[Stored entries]
* * * *
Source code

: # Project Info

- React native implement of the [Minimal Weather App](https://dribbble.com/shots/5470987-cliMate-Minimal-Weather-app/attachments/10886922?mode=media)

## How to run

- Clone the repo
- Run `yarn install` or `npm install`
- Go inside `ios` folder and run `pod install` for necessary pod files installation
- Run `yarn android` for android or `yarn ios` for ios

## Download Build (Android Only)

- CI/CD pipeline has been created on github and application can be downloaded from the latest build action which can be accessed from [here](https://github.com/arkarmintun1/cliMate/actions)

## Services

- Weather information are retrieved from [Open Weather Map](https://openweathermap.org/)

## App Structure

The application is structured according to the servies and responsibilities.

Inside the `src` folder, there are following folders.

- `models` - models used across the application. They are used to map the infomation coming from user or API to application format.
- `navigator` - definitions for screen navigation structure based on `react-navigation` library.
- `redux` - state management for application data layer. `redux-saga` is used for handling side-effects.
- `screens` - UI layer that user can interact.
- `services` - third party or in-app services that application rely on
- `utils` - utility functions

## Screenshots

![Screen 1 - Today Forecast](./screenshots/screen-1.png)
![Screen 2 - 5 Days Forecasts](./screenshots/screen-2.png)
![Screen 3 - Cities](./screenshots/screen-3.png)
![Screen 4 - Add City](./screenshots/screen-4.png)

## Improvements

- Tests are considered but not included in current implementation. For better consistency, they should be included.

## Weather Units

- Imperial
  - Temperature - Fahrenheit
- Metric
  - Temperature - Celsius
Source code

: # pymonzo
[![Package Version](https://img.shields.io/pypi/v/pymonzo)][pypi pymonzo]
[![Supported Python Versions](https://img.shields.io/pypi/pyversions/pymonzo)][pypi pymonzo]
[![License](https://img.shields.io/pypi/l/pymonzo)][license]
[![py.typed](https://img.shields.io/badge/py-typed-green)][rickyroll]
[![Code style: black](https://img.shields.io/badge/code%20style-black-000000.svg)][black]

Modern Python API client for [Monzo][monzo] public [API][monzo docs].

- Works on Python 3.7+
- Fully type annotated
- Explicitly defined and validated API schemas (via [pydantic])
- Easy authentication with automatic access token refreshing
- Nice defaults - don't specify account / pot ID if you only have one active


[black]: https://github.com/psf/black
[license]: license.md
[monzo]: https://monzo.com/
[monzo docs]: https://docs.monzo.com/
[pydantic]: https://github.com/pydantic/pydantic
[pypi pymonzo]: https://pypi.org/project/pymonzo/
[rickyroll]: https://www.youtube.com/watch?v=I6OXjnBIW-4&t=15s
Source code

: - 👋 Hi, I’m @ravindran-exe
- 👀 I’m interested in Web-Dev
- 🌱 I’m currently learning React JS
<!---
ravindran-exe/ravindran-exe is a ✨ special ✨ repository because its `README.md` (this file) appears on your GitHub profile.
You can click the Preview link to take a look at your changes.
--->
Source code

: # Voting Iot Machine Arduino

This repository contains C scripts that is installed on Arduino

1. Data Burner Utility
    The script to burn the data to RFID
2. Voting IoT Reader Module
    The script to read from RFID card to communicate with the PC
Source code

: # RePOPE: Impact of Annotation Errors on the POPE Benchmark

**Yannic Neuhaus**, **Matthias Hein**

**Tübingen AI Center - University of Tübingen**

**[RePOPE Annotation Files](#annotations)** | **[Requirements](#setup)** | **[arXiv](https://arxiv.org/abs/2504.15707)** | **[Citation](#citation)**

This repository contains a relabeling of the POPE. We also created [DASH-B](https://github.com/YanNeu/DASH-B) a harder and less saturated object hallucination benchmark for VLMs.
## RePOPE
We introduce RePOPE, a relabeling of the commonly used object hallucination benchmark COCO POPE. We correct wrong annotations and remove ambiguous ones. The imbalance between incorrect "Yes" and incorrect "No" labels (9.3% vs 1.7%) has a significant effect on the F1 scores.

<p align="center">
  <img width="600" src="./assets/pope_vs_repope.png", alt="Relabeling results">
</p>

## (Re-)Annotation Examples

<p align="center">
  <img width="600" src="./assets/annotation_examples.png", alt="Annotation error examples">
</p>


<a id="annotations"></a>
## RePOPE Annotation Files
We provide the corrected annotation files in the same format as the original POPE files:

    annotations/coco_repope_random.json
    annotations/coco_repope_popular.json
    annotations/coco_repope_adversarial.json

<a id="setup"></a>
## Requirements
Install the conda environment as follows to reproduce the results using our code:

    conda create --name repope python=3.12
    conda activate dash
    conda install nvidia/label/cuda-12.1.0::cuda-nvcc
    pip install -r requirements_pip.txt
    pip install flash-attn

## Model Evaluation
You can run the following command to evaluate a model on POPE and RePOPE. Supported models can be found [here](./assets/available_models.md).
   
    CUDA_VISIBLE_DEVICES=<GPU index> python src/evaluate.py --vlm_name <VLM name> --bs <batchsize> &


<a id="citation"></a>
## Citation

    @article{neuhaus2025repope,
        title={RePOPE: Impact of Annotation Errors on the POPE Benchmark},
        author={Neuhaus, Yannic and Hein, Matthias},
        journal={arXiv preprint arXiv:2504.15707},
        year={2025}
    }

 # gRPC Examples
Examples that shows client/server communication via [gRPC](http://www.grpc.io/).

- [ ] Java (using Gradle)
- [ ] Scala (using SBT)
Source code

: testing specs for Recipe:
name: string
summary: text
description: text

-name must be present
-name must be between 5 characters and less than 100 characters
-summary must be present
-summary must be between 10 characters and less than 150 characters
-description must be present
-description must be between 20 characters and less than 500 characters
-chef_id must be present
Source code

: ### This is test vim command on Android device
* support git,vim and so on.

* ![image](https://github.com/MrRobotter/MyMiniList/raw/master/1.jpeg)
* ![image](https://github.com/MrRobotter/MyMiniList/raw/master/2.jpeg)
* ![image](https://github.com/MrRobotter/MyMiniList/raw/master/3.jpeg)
* * * *
§ **Exercise directions**
Pull out every line above that holds the word "Matthias".

§ **Result for this task**
**Yannic Neuhaus**, **Matthias Hein**
        author={Neuhaus, Yannic and Hein, Matthias},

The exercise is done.